Cependant, malgré ces réalisations, il y a des domaines qui nécessitent une attention constante. En 2025, Cuba continue de faire face à des problèmes de discrimination, de violence et d’attitudes patriarcales qui limitent les progrès vers l’égalité entre les sexes.
Le président Miguel Díaz-Canel, lors d’une récente session du parlement cubain, a souligné l’importance de confronter ces réalités, en soulignant que les ignorer affaiblit la Révolution. L’autonomisation économique des femmes demeure une question en suspens, avec des inégalités au travail qui entravent leur accès aux ressources et aux possibilités.
La représentation des femmes dans les médias doit également être améliorée; les stéréotypes sexistes prédominent, ce qui limite la perception sociale des capacités et des rôles qu’elles peuvent jouer. Cela souligne l’urgence d’une éducation précoce qui aborde les questions de genre de manière globale.
Le PAM s’est employé à perfectionner le Système national pour les soins intégraux de la vie, qui comprend l’éducation sexuelle et reproductive, en donnant la priorité à l’accouchement respectueux et à la prévention des grossesses chez les adolescentes. Bien que 74 % des femmes travaillent dans le ménage et les soins, ce travail n’est souvent ni reconnu ni rémunéré de manière adéquate. Pour alléger ce fardeau, la FMC a mis en place des mesures telles que l’extension du congé de maternité à 15 mois et la reconnaissance des soins comme activité professionnelle rémunérée.
Dans les zones rurales, il existe encore d’importantes différences culturelles qui conduisent de nombreuses femmes à conserver des rôles traditionnels sans compensation.

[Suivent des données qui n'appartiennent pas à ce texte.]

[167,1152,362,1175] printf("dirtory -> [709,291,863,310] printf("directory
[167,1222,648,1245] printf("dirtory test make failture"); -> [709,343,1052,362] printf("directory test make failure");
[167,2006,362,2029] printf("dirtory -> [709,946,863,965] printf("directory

La vice-première ministre Inés Maria Chapman a réitéré l’importance de renforcer les actions contre la violence sexiste, y compris des initiatives telles que l’élimination du langage sexiste dans les médias et la création d’un service de défense familiale. Jusqu’en mai 2025, cette dernière a traité 1732 affaires, dont 1561 ont été résolues.

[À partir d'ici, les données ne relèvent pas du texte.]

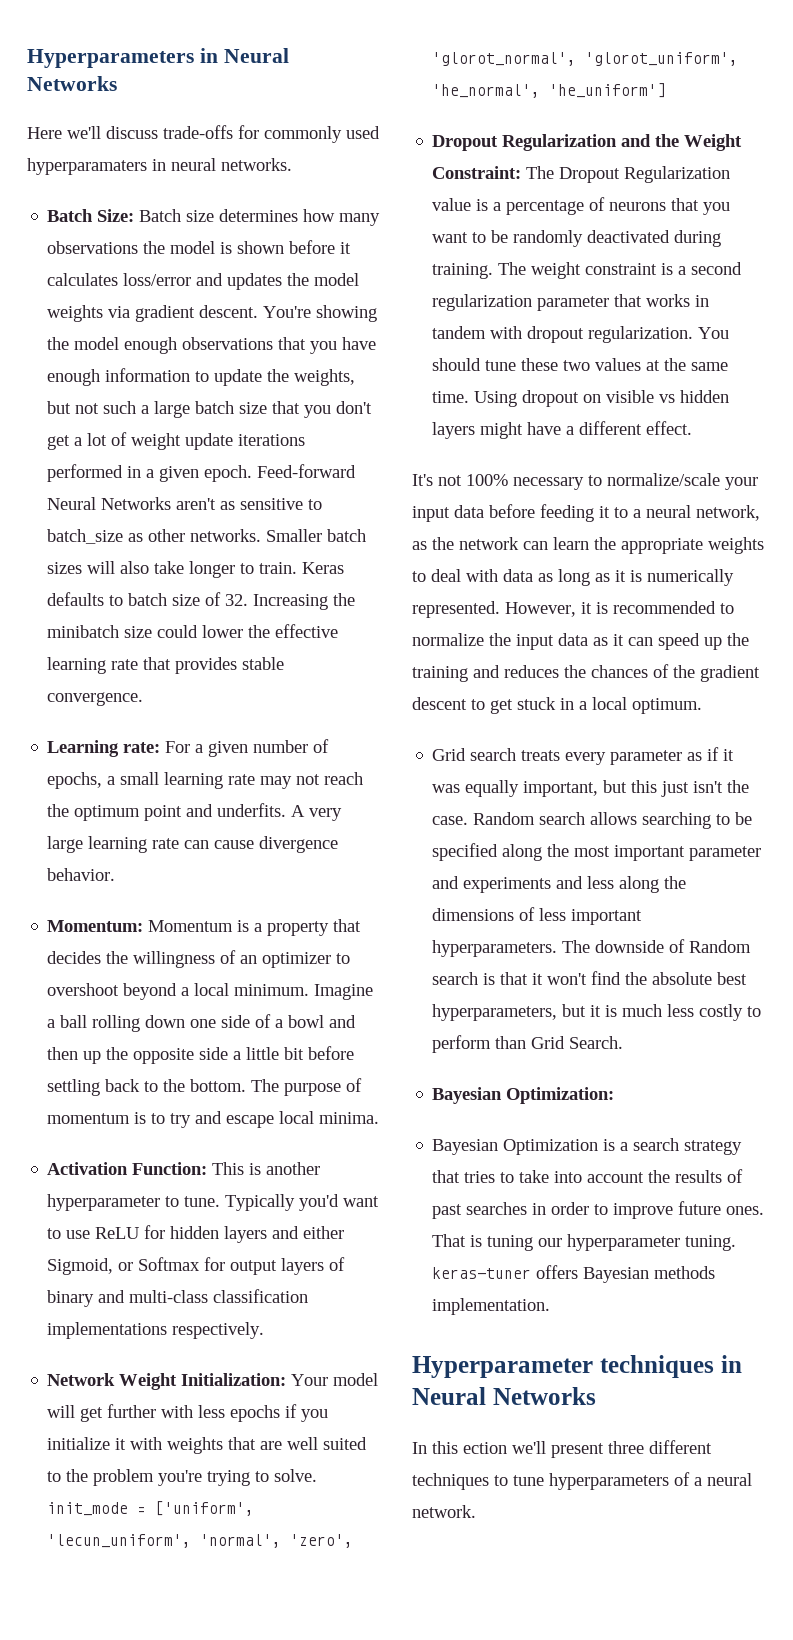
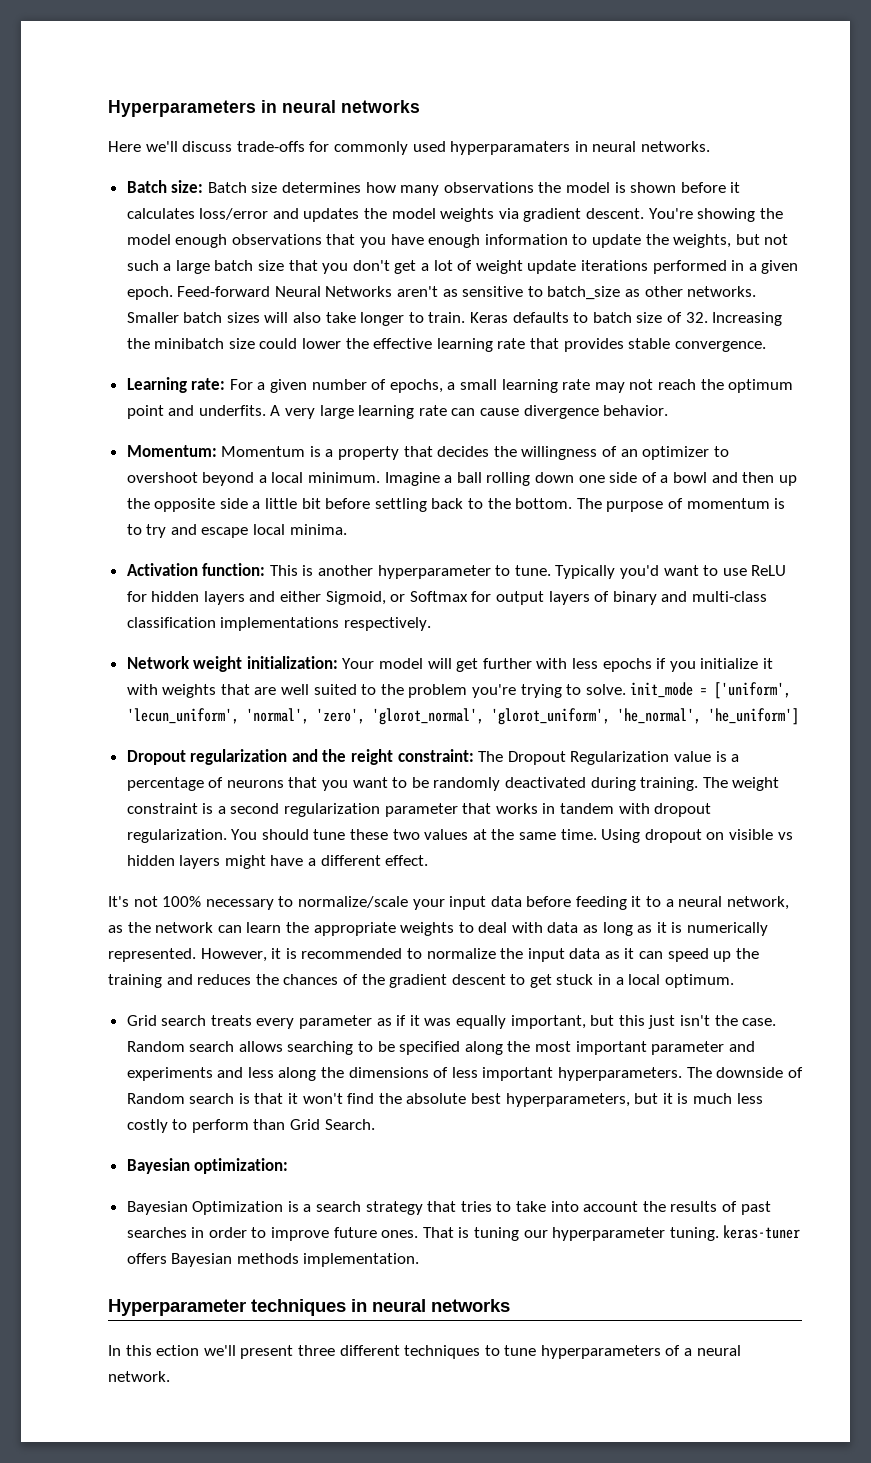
[223,48,289,63] [27,76,117,91] Neural Networks -> [282,100,420,113] neural networks
[97,209,135,222] Size: -> [171,180,204,193] size:
[132,1162,208,1175] Function: -> [202,563,266,576] function:
[119,1373,287,1390] Weight Initialization: -> [193,656,338,672] weight initialization:
[502,134,618,151] Regularization -> [190,749,288,765] regularization
[684,134,743,151] [432,166,522,179] Weight Constraint: -> [351,749,474,765] reight constraint:
[506,1087,615,1104] Optimization: -> [194,1158,289,1174] optimization:
[412,1387,596,1405] Neural Networks -> [372,1299,510,1312] neural networks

Par ailleurs, le projet «Soutien à la réponse nationale à la violence sexiste» a commencé à bénéficier à environ 31000 personnes, bien que des lacunes persistent dans les stratégies de prévention et de travail social liées à la violence sexiste.

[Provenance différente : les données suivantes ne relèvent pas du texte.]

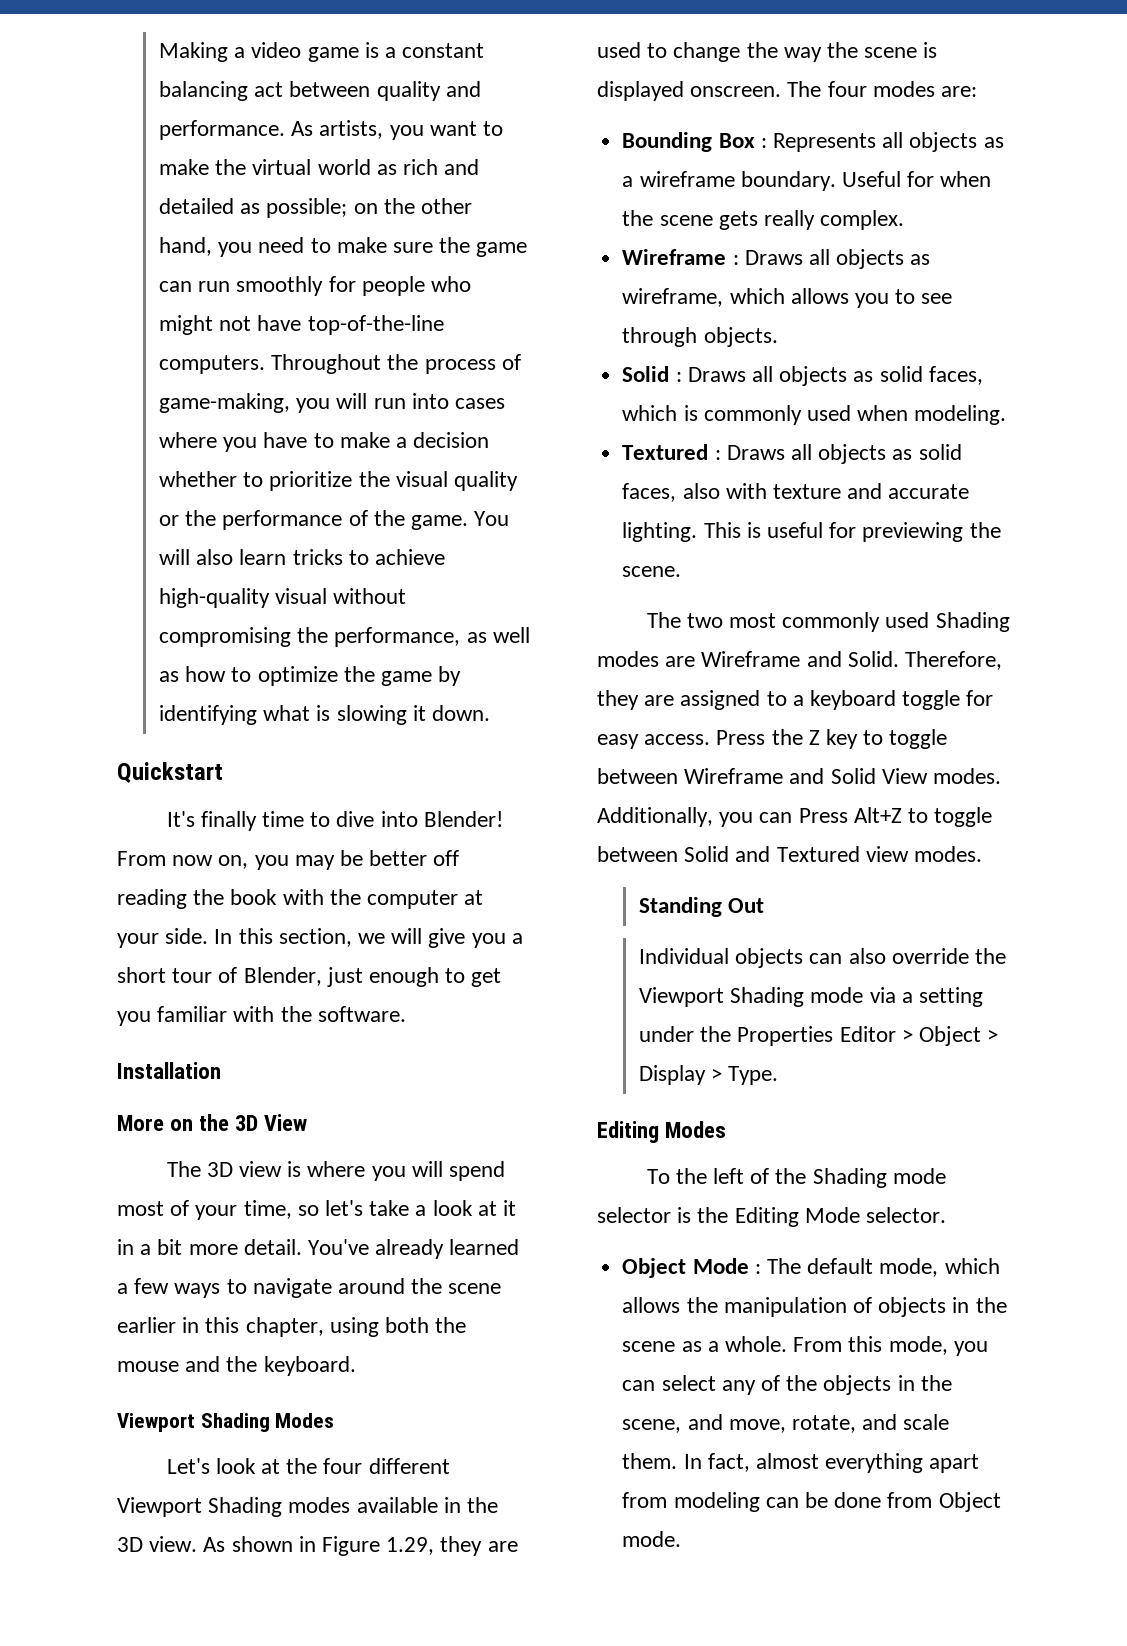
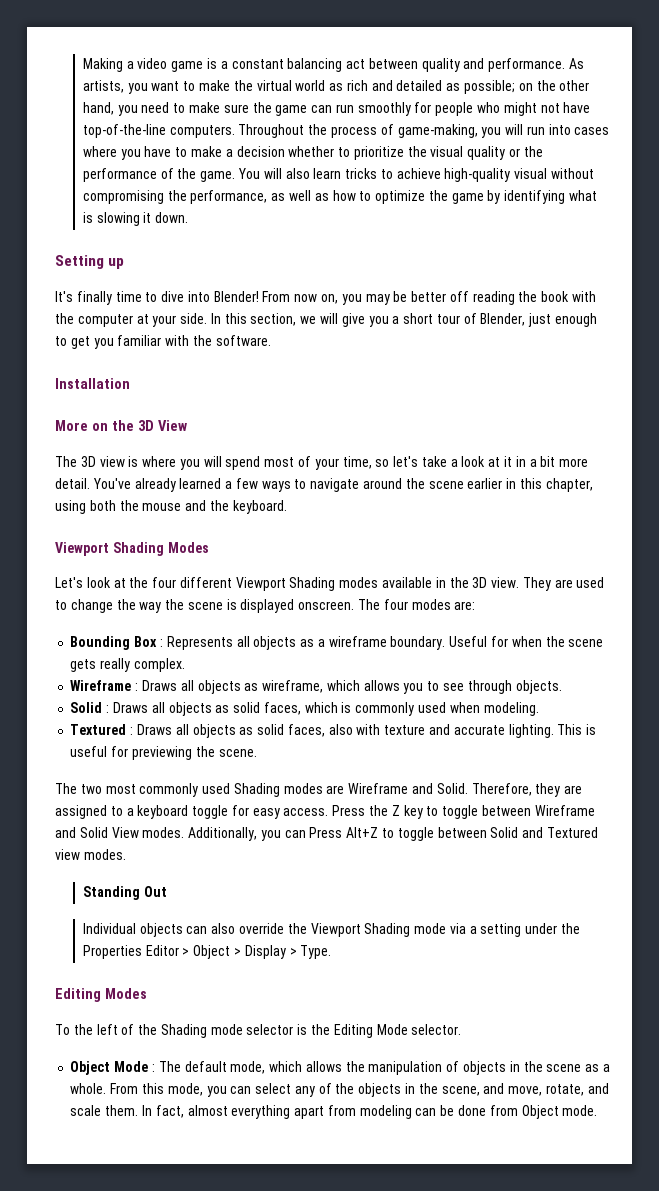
[117,762,223,783] Quickstart -> [55,255,125,269] Setting up
[203,1536,483,1556] As shown in Figure 1.29, they -> [522,577,551,591] They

Ainsi, bien que le Programme national de promotion de la femme ait réussi à jeter des bases solides pour l’avancement des femmes à Cuba, il est crucial de redoubler d’efforts dans les domaines où les résultats sont encore peu satisfaisants.
La volonté politique de l’État et du Gouvernement cubain doit continuer à se traduire par des actions efficaces qui éliminent les obstacles qui entravent le plein développement des femmes dans tous les aspects de la vie nationale.